As a content creator and author, I’m always within close proximity to my laptop, and my phone’s usually in close proximity, too. See what I did there? I used the correct form of the phrase twice, showing that the preposition ‘in’ usually goes before the words ‘close’ and ‘proximity.’ But there are some exceptions, and I’ll break it all down for you.
Close Proximity Meaning
The widely used phrase “close proximity” refers to something being close or near to someone or another thing. Basically, when two things are close or near one another, they’re in close proximity.
You’ll usually see it used to describe locations of certain places, like when someone’s giving directions or something. But you can also use it in a broader sense when you’re describing people, objects, or events that are near each other in terms of time or even their relationship. Stick with me because I’ll give you some sentence examples below.
Is Close Proximity a Tautology?
Yes, “close proximity” is considered a tautology or a redundant phrase. The words “close” and “proximity” technically mean the same thing, so using both of them together like that is totally unnecessary, although everyone does it.
The words can actually be used separately from one another to get the same point across. My phone is close to me, or my phone is in proximity to me. Make sense?
Tautologies are simple phrases that just repeat the same idea or concept in different words and are often seen as a poor writing habit because they add unnecessary ‘fluff’ words to a sentence.
Is It Close Proximity or In Close Proximity To?
Neither is wrong, per se.
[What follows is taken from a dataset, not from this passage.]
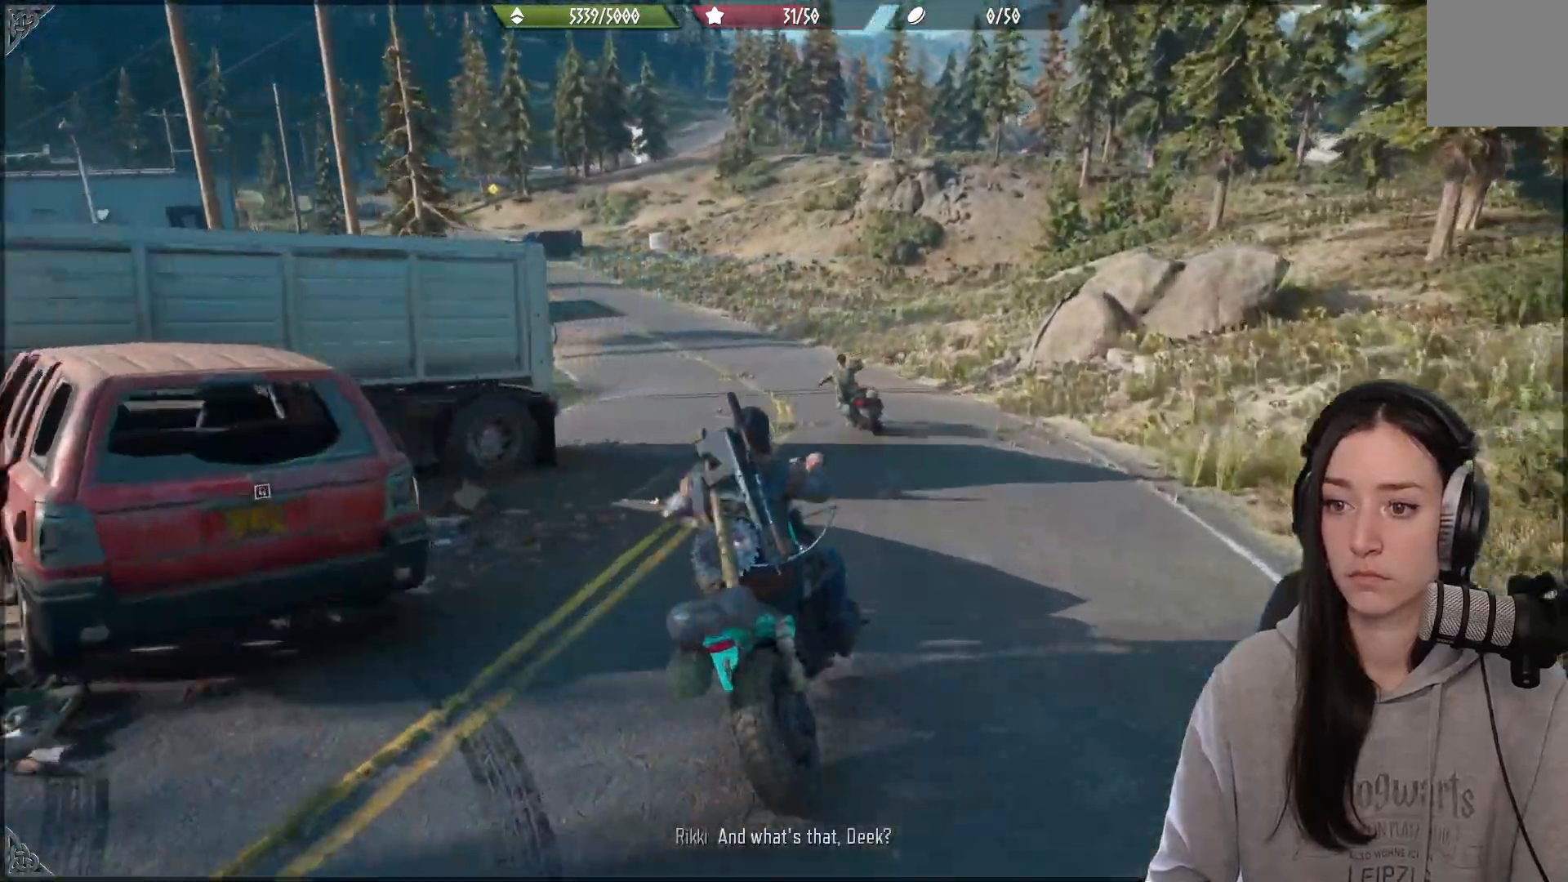
{"buttons": ["R2"], "left_stick": "left", "right_stick": "left", "events": []}
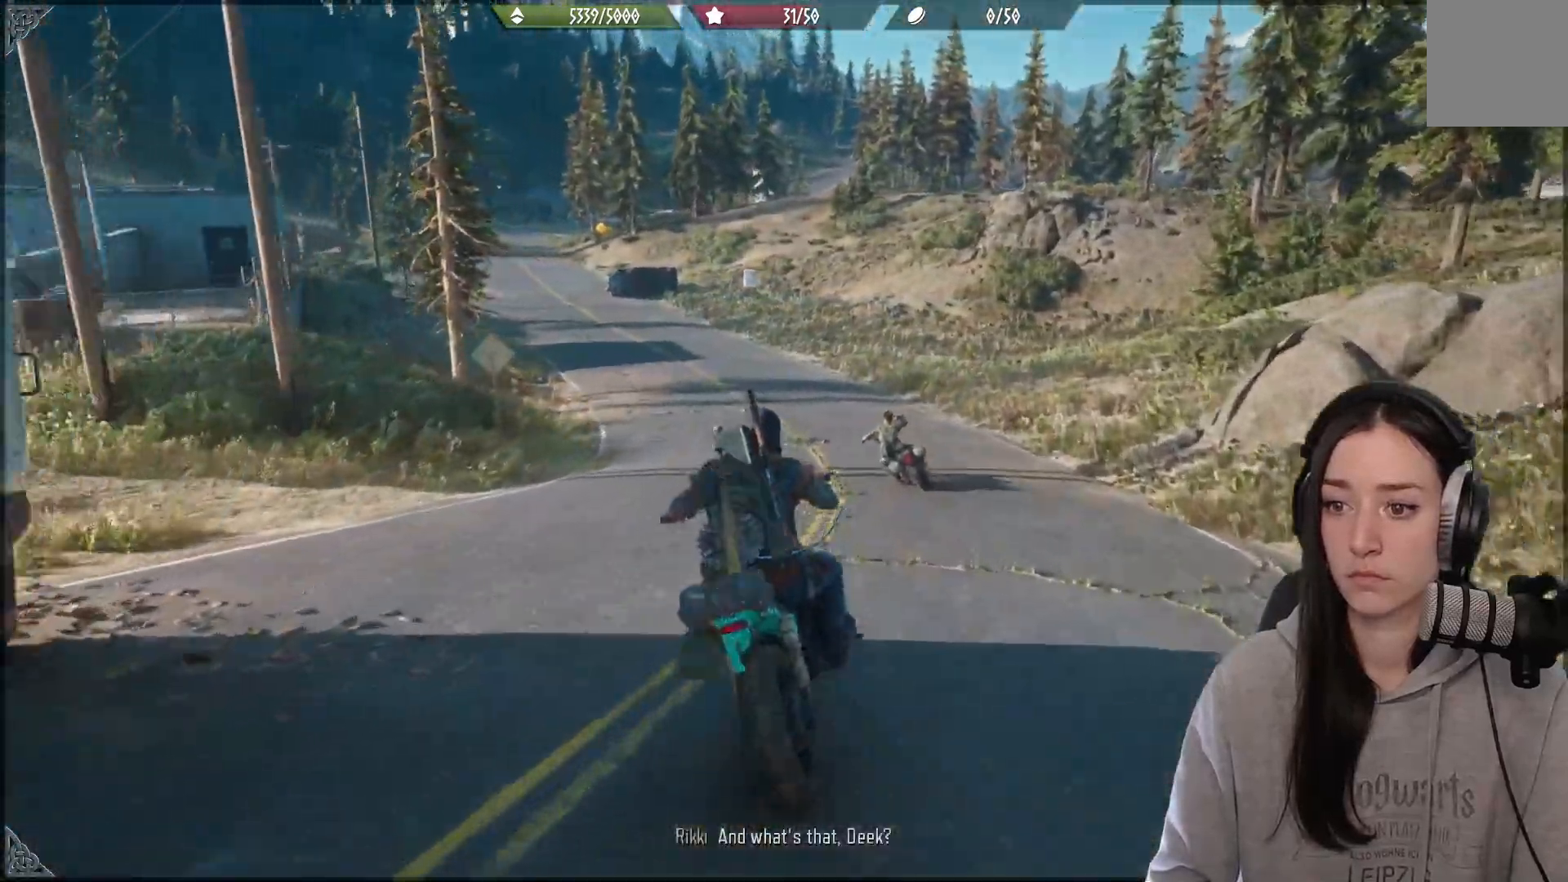
{"buttons": ["R2"], "left_stick": "center", "right_stick": "up-left", "events": [[250, "right_stick", "up-left"], [350, "left_stick", "center"]]}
It just matters how you use it. ‘In close proximity to’ is the full form of the phrase and is what you’ll find people using more often than anything else.
But you can use ‘close proximity’ with another article like ‘a.’ I can say, “my phone has a close proximity to me,” but I can’t say, “my phone has close proximity to me” because it doesn’t quite sound right.
What Can You Say Instead of Close Proximity?
- Close quarters
‘Close Proximity’ and ‘In Close Proximity’ Sentence Examples
- Our two houses are in close proximity to each other, making it easy for our families to hang out.
- There’s a close proximity between the office and the train station, so it’s convenient for employees to commute to work.
- Both towns have a close proximity to each other, so we can easily drive to see each other on the weekends.
- My dad’s restaurant is in close proximity to the hotel I’m staying at, so I can go visit him at work.
- The park and the lake are in close proximity to each other, so we can just walk there.
- I love that the museum and the library are in close proximity to each other because I just have to make one trip.
- My daughter’s favorite playground has a close proximity to her school, so I don’t have to worry about her playing after school.
Irma will probably continue to be suppressed by the strong Atlantic high pressure beyond Wednesday, keeping the storm at major hurricane status and on a trajectory that places the storm in close proximity to Florida by next weekend. (The Washington Post)
Alternative Ways to Say ‘in Close Proximity’ in Sentences
- The airport is close to my house, putting me right on the flight path.
- We can’t let our two dogs close to one another, or they fight.
- The criminal is in the vicinity of where we’re looking.
- The proximity of all the amenities was the selling point for us.
In the End
So, that’s it. Both ‘close proximity’ and ‘in close proximity’ are correct, and you can use either one as you like. Just keep in mind that ‘in close proximity to’ is more widely used, so it’s less likely to be seen as incorrect if you’re using it in your writing.